(Available data):
- - - -

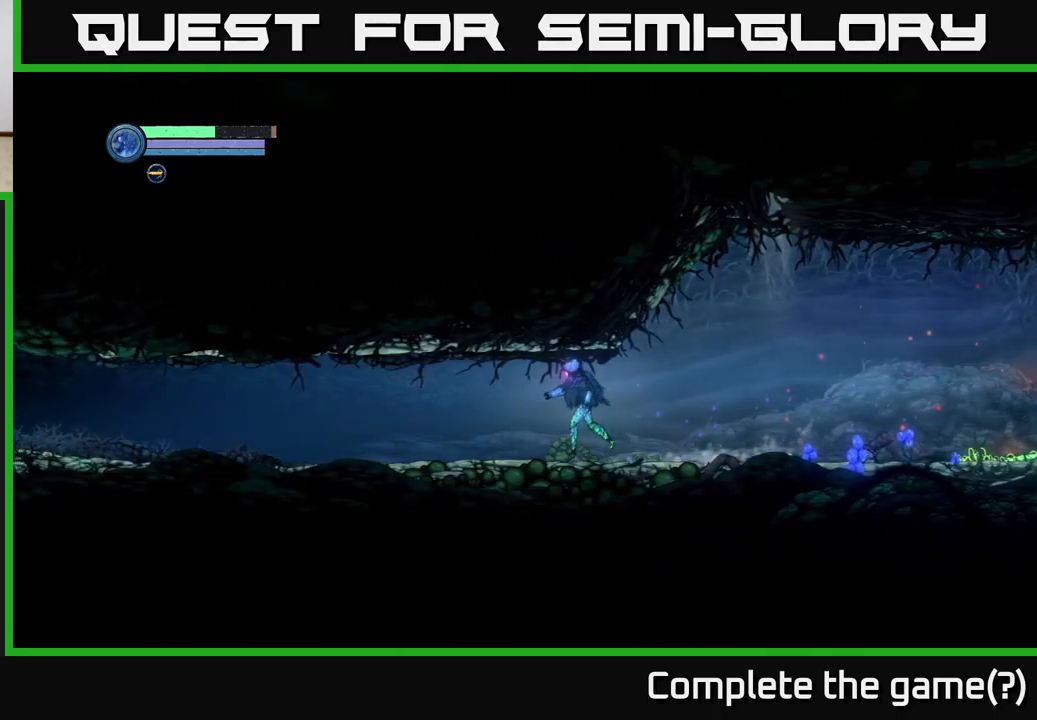
{"buttons": [], "left_stick": "left", "right_stick": "center", "events": []}
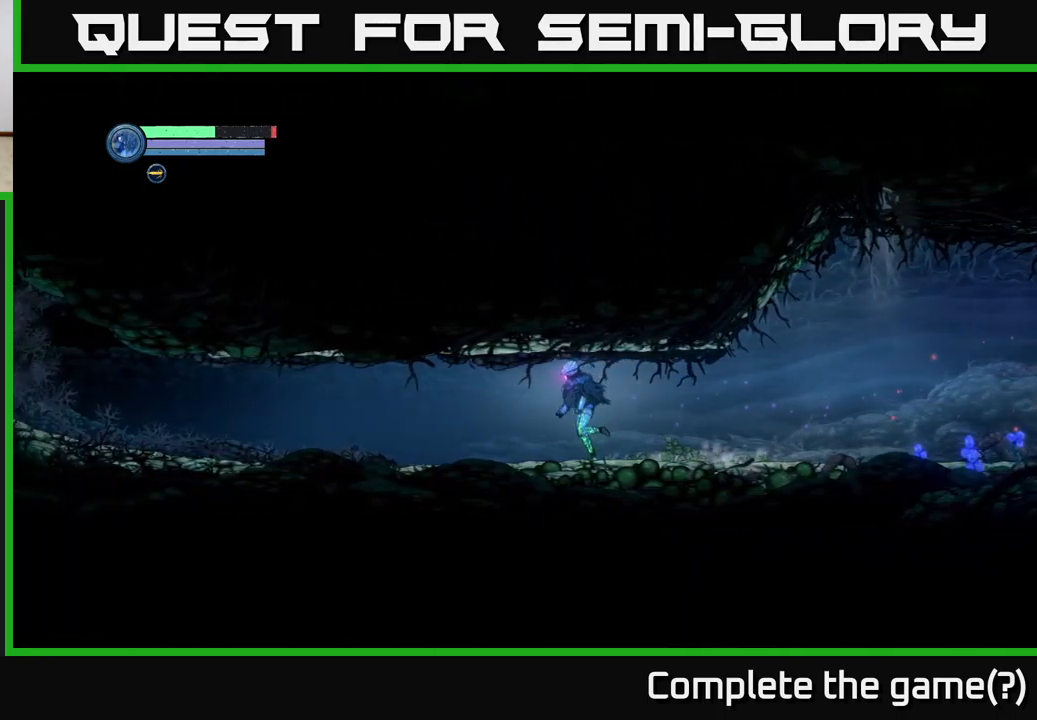
{"buttons": [], "left_stick": "left", "right_stick": "center", "events": []}
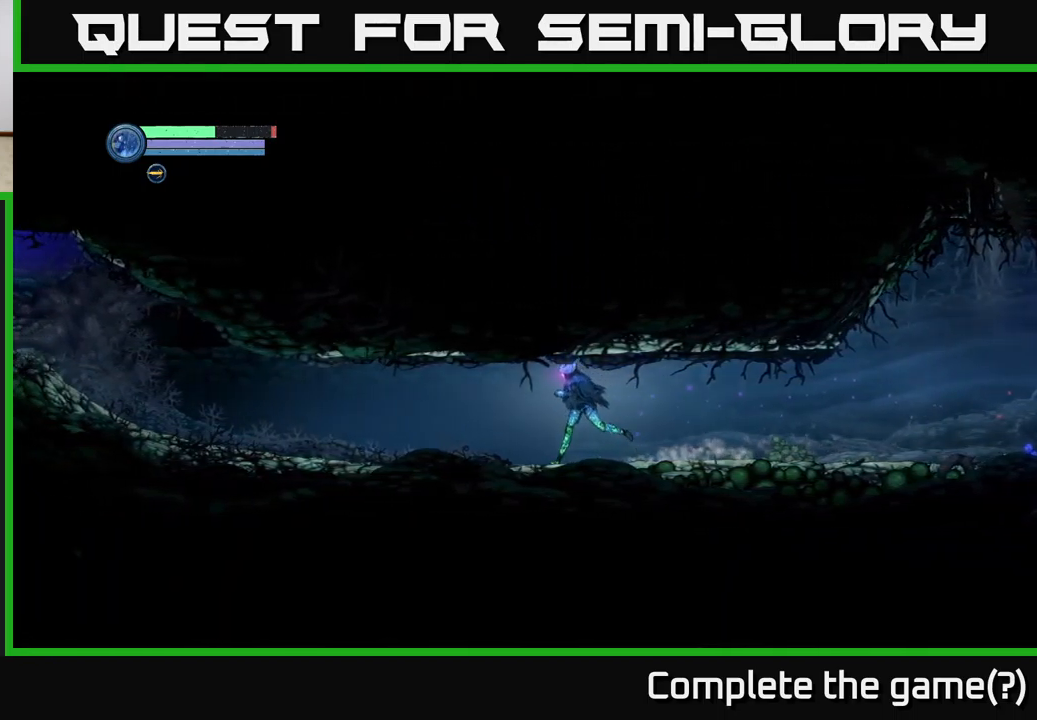
{"buttons": [], "left_stick": "left", "right_stick": "center", "events": []}
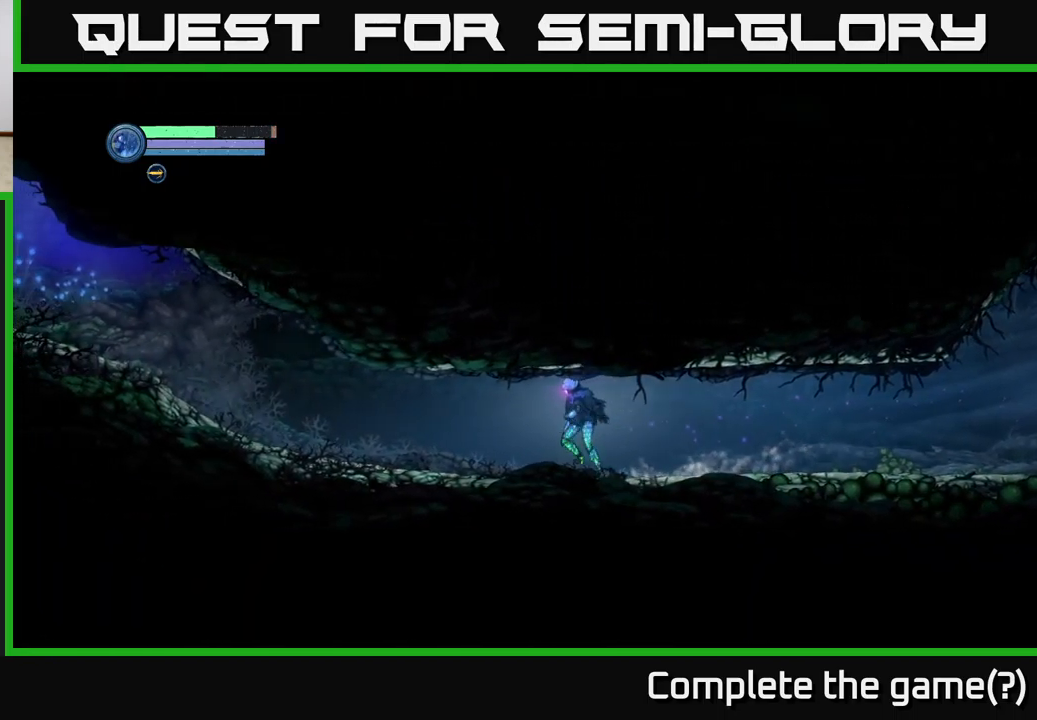
{"buttons": [], "left_stick": "left", "right_stick": "center", "events": []}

- - - -

(Exercise objective):
Output the material above exactly as written and drop any images it holds.

(Task output):
{"buttons": [], "left_stick": "left", "right_stick": "center", "events": []}
{"buttons": [], "left_stick": "left", "right_stick": "center", "events": []}
{"buttons": [], "left_stick": "left", "right_stick": "center", "events": []}
{"buttons": [], "left_stick": "left", "right_stick": "center", "events": []}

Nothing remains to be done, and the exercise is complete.